=== Supplied data ===
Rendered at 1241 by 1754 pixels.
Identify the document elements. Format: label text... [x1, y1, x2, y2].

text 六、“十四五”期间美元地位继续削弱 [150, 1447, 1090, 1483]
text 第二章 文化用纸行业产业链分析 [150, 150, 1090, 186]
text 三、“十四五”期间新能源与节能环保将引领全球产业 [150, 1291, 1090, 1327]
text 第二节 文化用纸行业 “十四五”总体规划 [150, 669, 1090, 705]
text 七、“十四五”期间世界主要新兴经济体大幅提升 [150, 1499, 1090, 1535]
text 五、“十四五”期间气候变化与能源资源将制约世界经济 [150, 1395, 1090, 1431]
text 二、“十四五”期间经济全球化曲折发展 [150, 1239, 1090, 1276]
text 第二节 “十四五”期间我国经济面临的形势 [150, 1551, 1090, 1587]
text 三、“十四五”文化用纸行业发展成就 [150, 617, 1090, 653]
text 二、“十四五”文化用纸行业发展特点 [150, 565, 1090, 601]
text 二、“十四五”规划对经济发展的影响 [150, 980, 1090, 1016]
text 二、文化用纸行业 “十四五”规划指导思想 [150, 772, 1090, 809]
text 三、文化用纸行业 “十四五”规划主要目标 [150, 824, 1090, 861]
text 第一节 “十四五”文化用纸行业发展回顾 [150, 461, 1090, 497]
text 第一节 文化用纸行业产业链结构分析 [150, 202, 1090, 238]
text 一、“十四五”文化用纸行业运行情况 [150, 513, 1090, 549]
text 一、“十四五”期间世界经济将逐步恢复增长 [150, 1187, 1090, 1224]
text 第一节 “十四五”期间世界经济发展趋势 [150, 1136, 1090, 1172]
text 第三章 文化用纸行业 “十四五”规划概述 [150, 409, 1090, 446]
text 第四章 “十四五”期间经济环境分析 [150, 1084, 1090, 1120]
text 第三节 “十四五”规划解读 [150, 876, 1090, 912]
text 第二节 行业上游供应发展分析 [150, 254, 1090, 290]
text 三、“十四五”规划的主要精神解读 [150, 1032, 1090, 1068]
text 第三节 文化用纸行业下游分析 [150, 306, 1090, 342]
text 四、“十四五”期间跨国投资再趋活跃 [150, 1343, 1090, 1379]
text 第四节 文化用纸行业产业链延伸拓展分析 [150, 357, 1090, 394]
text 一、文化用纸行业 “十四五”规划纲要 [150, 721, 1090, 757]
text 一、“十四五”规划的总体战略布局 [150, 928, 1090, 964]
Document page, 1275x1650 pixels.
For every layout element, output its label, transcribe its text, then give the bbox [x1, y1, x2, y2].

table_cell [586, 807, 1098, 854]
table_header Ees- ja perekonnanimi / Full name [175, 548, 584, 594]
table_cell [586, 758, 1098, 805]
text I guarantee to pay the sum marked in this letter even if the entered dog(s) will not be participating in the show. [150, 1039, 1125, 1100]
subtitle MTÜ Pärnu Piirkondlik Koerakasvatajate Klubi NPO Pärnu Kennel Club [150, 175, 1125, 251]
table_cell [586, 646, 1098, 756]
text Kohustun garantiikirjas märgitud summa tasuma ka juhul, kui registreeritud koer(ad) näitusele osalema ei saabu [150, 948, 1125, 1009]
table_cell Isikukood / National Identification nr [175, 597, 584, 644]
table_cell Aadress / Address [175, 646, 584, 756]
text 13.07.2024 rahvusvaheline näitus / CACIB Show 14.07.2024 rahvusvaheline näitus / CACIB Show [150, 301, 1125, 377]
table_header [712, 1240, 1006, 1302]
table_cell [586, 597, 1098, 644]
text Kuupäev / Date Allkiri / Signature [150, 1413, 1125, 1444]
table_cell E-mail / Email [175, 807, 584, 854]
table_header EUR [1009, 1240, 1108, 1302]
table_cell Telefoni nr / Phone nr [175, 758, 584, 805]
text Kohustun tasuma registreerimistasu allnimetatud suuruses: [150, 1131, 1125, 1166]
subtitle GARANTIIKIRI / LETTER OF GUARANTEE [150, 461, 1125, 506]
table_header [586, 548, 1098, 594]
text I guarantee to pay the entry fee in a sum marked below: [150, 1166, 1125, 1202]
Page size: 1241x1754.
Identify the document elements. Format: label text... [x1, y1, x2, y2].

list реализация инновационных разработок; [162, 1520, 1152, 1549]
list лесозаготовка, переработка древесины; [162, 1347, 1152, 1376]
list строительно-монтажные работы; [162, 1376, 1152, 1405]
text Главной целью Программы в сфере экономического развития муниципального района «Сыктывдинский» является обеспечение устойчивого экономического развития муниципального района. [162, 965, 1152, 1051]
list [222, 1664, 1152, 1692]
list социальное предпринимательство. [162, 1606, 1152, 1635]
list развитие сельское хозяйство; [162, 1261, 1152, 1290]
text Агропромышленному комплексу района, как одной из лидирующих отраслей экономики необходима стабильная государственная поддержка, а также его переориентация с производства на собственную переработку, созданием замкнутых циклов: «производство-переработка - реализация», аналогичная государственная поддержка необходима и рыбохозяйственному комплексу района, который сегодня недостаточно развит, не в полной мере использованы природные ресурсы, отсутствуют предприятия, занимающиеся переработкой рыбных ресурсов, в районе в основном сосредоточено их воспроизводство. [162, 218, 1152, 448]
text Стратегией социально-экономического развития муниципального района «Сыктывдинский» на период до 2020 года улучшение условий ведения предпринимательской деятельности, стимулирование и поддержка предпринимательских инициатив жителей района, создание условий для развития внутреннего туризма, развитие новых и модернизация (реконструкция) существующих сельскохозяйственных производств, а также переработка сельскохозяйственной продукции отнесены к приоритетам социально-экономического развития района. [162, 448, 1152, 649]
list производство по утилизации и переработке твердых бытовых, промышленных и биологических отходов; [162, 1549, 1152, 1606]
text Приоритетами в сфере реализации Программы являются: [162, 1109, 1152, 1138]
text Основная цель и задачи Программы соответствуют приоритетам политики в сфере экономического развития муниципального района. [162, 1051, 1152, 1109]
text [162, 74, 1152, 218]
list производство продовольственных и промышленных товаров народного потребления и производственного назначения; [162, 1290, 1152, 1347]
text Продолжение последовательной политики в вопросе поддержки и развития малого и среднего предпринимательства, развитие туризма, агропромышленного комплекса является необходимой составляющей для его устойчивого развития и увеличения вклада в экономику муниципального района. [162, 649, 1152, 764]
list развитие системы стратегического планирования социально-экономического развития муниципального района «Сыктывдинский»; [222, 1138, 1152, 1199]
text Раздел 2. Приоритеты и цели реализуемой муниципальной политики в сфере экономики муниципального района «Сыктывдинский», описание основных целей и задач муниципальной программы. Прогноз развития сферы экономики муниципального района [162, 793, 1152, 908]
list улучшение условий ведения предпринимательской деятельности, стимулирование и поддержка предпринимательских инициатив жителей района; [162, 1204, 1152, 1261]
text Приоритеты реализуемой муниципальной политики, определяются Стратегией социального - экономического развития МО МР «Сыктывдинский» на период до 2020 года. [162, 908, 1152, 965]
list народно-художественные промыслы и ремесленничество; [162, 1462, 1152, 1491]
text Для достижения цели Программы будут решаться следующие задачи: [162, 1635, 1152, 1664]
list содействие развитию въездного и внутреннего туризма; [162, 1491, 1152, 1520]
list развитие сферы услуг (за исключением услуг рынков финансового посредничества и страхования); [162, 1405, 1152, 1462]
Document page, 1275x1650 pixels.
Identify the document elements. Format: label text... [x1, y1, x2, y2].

=== What the exercise asks ===
Please return all of the records exactly.

=== Answer area ===
Rendered at 1241 by 1754 pixels.
Identify the document elements. Format: label text... [x1, y1, x2, y2].

text 六、“十四五”期间美元地位继续削弱 [150, 1447, 1090, 1483]
text 第二章 文化用纸行业产业链分析 [150, 150, 1090, 186]
text 三、“十四五”期间新能源与节能环保将引领全球产业 [150, 1291, 1090, 1327]
text 第二节 文化用纸行业 “十四五”总体规划 [150, 669, 1090, 705]
text 七、“十四五”期间世界主要新兴经济体大幅提升 [150, 1499, 1090, 1535]
text 五、“十四五”期间气候变化与能源资源将制约世界经济 [150, 1395, 1090, 1431]
text 二、“十四五”期间经济全球化曲折发展 [150, 1239, 1090, 1276]
text 第二节 “十四五”期间我国经济面临的形势 [150, 1551, 1090, 1587]
text 三、“十四五”文化用纸行业发展成就 [150, 617, 1090, 653]
text 二、“十四五”文化用纸行业发展特点 [150, 565, 1090, 601]
text 二、“十四五”规划对经济发展的影响 [150, 980, 1090, 1016]
text 二、文化用纸行业 “十四五”规划指导思想 [150, 772, 1090, 809]
text 三、文化用纸行业 “十四五”规划主要目标 [150, 824, 1090, 861]
text 第一节 “十四五”文化用纸行业发展回顾 [150, 461, 1090, 497]
text 第一节 文化用纸行业产业链结构分析 [150, 202, 1090, 238]
text 一、“十四五”文化用纸行业运行情况 [150, 513, 1090, 549]
text 一、“十四五”期间世界经济将逐步恢复增长 [150, 1187, 1090, 1224]
text 第一节 “十四五”期间世界经济发展趋势 [150, 1136, 1090, 1172]
text 第三章 文化用纸行业 “十四五”规划概述 [150, 409, 1090, 446]
text 第四章 “十四五”期间经济环境分析 [150, 1084, 1090, 1120]
text 第三节 “十四五”规划解读 [150, 876, 1090, 912]
text 第二节 行业上游供应发展分析 [150, 254, 1090, 290]
text 三、“十四五”规划的主要精神解读 [150, 1032, 1090, 1068]
text 第三节 文化用纸行业下游分析 [150, 306, 1090, 342]
text 四、“十四五”期间跨国投资再趋活跃 [150, 1343, 1090, 1379]
text 第四节 文化用纸行业产业链延伸拓展分析 [150, 357, 1090, 394]
text 一、文化用纸行业 “十四五”规划纲要 [150, 721, 1090, 757]
text 一、“十四五”规划的总体战略布局 [150, 928, 1090, 964]
Document page, 1275x1650 pixels.
For every layout element, output its label, transcribe its text, then give the bbox [x1, y1, x2, y2].

table_cell [586, 807, 1098, 854]
table_header Ees- ja perekonnanimi / Full name [175, 548, 584, 594]
table_cell [586, 758, 1098, 805]
text I guarantee to pay the sum marked in this letter even if the entered dog(s) will not be participating in the show. [150, 1039, 1125, 1100]
subtitle MTÜ Pärnu Piirkondlik Koerakasvatajate Klubi NPO Pärnu Kennel Club [150, 175, 1125, 251]
table_cell [586, 646, 1098, 756]
text Kohustun garantiikirjas märgitud summa tasuma ka juhul, kui registreeritud koer(ad) näitusele osalema ei saabu [150, 948, 1125, 1009]
table_cell Isikukood / National Identification nr [175, 597, 584, 644]
table_cell Aadress / Address [175, 646, 584, 756]
text 13.07.2024 rahvusvaheline näitus / CACIB Show 14.07.2024 rahvusvaheline näitus / CACIB Show [150, 301, 1125, 377]
table_header [712, 1240, 1006, 1302]
table_cell [586, 597, 1098, 644]
text Kuupäev / Date Allkiri / Signature [150, 1413, 1125, 1444]
table_cell E-mail / Email [175, 807, 584, 854]
table_header EUR [1009, 1240, 1108, 1302]
table_cell Telefoni nr / Phone nr [175, 758, 584, 805]
text Kohustun tasuma registreerimistasu allnimetatud suuruses: [150, 1131, 1125, 1166]
subtitle GARANTIIKIRI / LETTER OF GUARANTEE [150, 461, 1125, 506]
table_header [586, 548, 1098, 594]
text I guarantee to pay the entry fee in a sum marked below: [150, 1166, 1125, 1202]
Page size: 1241x1754.
Identify the document elements. Format: label text... [x1, y1, x2, y2].

list реализация инновационных разработок; [162, 1520, 1152, 1549]
list лесозаготовка, переработка древесины; [162, 1347, 1152, 1376]
list строительно-монтажные работы; [162, 1376, 1152, 1405]
text Главной целью Программы в сфере экономического развития муниципального района «Сыктывдинский» является обеспечение устойчивого экономического развития муниципального района. [162, 965, 1152, 1051]
list [222, 1664, 1152, 1692]
list социальное предпринимательство. [162, 1606, 1152, 1635]
list развитие сельское хозяйство; [162, 1261, 1152, 1290]
text Агропромышленному комплексу района, как одной из лидирующих отраслей экономики необходима стабильная государственная поддержка, а также его переориентация с производства на собственную переработку, созданием замкнутых циклов: «производство-переработка - реализация», аналогичная государственная поддержка необходима и рыбохозяйственному комплексу района, который сегодня недостаточно развит, не в полной мере использованы природные ресурсы, отсутствуют предприятия, занимающиеся переработкой рыбных ресурсов, в районе в основном сосредоточено их воспроизводство. [162, 218, 1152, 448]
text Стратегией социально-экономического развития муниципального района «Сыктывдинский» на период до 2020 года улучшение условий ведения предпринимательской деятельности, стимулирование и поддержка предпринимательских инициатив жителей района, создание условий для развития внутреннего туризма, развитие новых и модернизация (реконструкция) существующих сельскохозяйственных производств, а также переработка сельскохозяйственной продукции отнесены к приоритетам социально-экономического развития района. [162, 448, 1152, 649]
list производство по утилизации и переработке твердых бытовых, промышленных и биологических отходов; [162, 1549, 1152, 1606]
text Приоритетами в сфере реализации Программы являются: [162, 1109, 1152, 1138]
text Основная цель и задачи Программы соответствуют приоритетам политики в сфере экономического развития муниципального района. [162, 1051, 1152, 1109]
text [162, 74, 1152, 218]
list производство продовольственных и промышленных товаров народного потребления и производственного назначения; [162, 1290, 1152, 1347]
text Продолжение последовательной политики в вопросе поддержки и развития малого и среднего предпринимательства, развитие туризма, агропромышленного комплекса является необходимой составляющей для его устойчивого развития и увеличения вклада в экономику муниципального района. [162, 649, 1152, 764]
list развитие системы стратегического планирования социально-экономического развития муниципального района «Сыктывдинский»; [222, 1138, 1152, 1199]
text Раздел 2. Приоритеты и цели реализуемой муниципальной политики в сфере экономики муниципального района «Сыктывдинский», описание основных целей и задач муниципальной программы. Прогноз развития сферы экономики муниципального района [162, 793, 1152, 908]
list улучшение условий ведения предпринимательской деятельности, стимулирование и поддержка предпринимательских инициатив жителей района; [162, 1204, 1152, 1261]
text Приоритеты реализуемой муниципальной политики, определяются Стратегией социального - экономического развития МО МР «Сыктывдинский» на период до 2020 года. [162, 908, 1152, 965]
list народно-художественные промыслы и ремесленничество; [162, 1462, 1152, 1491]
text Для достижения цели Программы будут решаться следующие задачи: [162, 1635, 1152, 1664]
list содействие развитию въездного и внутреннего туризма; [162, 1491, 1152, 1520]
list развитие сферы услуг (за исключением услуг рынков финансового посредничества и страхования); [162, 1405, 1152, 1462]
Document page, 1275x1650 pixels.
Identify the document elements. Format: label text... [x1, y1, x2, y2].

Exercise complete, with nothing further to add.